## The task
Pick up the article about the Catholic health care and labor workers rights document after its last sentence and continue it.

## Extract

Feerick Center Facilitates Major Workers Rights DocumentContact: Stephen Eichinger
The U.S. Conference of Catholic Bishops, jointly with leaders of American labor, and the leadership of the Catholic Health Association of the United States, released a set of guiding principles for creating a fair process for workers in Catholic health care institutions to decide whether or not to form a union.
Fordham Law School's Feerick Center for Social Justice and Dispute Resolution facilitated the dialogue process among these groups over a period of two years and substantially participated in the drafting of the resulting document.
Released at a press conference on June 22, and titled "Respecting the Just Rights of Workers: Guidance and Options for Catholic Health Care and Unions," the document reflects a unique and groundbreaking consensus between leaders of Catholic health care and the labor movement.
The new "Guidance and Options" document offers recommendations on how employer and union representatives can ensure that employees are able to make an informed decision without undue influence or pressure from either side. Specifically, the document recommends that unions and employers agree, in writing at a local level, to:
• demonstrate respect for each other’s organization and mission
• provide workers with equal access to information from both sides
• adhere to standards for truthfulness and balance in their communications
• create a pressure-free environment
• allow workers to vote through a fair and expeditious process
• honor employees’ decision regardless of the outcome
• create a system for enforcing these principles during the course of an organizing drive
"This is a historic workers rights document—one that we hope will advance the important dialogue among these groups," said John D. Feerick, director of the center. "Assistant Dean Robert J. Reilly, Professor Elizabeth B. Cooper, our student interns and I dedicated much of our time and energy to this document, and we are very pleased with the result."

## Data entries
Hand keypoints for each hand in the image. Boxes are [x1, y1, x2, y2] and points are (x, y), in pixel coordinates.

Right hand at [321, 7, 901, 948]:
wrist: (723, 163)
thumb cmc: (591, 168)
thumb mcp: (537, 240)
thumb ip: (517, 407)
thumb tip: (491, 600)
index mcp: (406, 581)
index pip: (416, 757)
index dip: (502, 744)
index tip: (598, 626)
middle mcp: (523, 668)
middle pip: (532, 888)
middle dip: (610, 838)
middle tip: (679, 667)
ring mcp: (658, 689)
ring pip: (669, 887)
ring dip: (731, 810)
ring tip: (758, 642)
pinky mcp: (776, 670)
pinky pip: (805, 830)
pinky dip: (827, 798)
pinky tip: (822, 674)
---
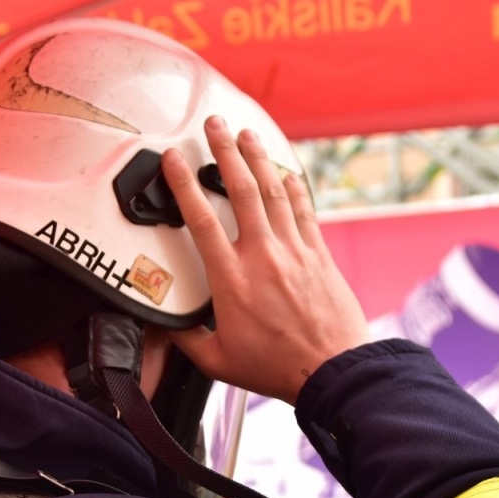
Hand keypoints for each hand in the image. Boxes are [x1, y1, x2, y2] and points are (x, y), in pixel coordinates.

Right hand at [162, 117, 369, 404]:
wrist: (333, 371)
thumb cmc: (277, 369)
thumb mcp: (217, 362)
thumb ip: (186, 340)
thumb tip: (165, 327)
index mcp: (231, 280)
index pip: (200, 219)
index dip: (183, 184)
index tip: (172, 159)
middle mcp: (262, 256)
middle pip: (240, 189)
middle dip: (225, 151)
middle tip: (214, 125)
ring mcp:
...
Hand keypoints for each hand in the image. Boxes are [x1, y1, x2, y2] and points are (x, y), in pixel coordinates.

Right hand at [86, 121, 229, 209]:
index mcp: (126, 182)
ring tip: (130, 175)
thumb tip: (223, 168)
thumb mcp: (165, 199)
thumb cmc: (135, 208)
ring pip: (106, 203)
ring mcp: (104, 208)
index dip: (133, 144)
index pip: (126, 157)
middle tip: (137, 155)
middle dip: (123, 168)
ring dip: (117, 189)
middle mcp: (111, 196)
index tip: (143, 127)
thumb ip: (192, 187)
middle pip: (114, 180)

## Result for this task
During the press conference, Cardinal Theodore McCarrick, who chaired the dialogue, praised the Feerick Center’s involvement: "John [Feerick] and his colleagues and students at the Feerick Center for Social Justice at Fordham provided generous and essential assistance in facilitating this effort. Without Dean Feerick and his coworkers, we would not have this achievement to share."
Leaders of the bishops' conference, Catholic health care, and the labor movement hailed the newly reached consensus as one that could create new opportunities for workers and employers to work together to achieve their shared goal of securing affordable, quality health care for all.
"[The recommendations] make a wonderful contribution to Catholic health care leaders, who will continue to establish and refine their labor policies in the tradition and values of Catholic social teachings," said Sr. Carol Keehan, president and CEO of the Catholic Health Association. "Catholic health care has a long history of recognizing that quality patient care is the fruit of a quality employment environment."
"The foundation for reaching this agreement was mutual respect for the histories of both Catholic health care and the labor movement," added John Sweeney, president of the AFL-CIO. "Because of their willingness to engage in dialogue, the bishops and the leaders of Catholic health care displayed real courage and leadership and have set an example for all to follow."
The "Guidance and Options" document is intended to serve as a practical guide for leaders of Catholic health care and unions who want to avoid the tension and conflict that can accompany organizing drives. The Catholic health care system makes up one of the nation’s largest non-profit employers, comprising more than 600,000 workers in nearly 600 Catholic hospitals across the country.
The Feerick Center became involved in the dialogue in December 2006, when it was asked to act as a facilitator to help "explore alternatives and develop processes for behavior" and to develop "mutually agree[d] upon options for engagement that allow workers in Catholic health care institutions to make free and informed choices about representation."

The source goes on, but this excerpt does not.